Which lines of the data contain the string "séance"? Copy every one of them.

==== Source records ====

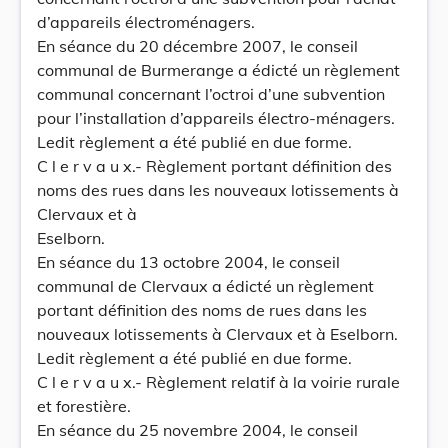
d’appareils électroménagers.
En séance du 20 décembre 2007, le conseil
communal de Burmerange a édicté un règlement
communal concernant l’octroi d’une subvention
pour l’installation d’appareils électro-ménagers.
Ledit règlement a été publié en due forme.
C l e r v a u x.- Règlement portant définition des
noms des rues dans les nouveaux lotissements à
Clervaux et à
Eselborn.
En séance du 13 octobre 2004, le conseil
communal de Clervaux a édicté un règlement
portant définition des noms de rues dans les
nouveaux lotissements à Clervaux et à Eselborn.
Ledit règlement a été publié en due forme.
C l e r v a u x.- Règlement relatif à la voirie rurale
et forestière.
En séance du 25 novembre 2004, le conseil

====

◆ Result:
En séance du 20 décembre 2007, le conseil
En séance du 13 octobre 2004, le conseil
En séance du 25 novembre 2004, le conseil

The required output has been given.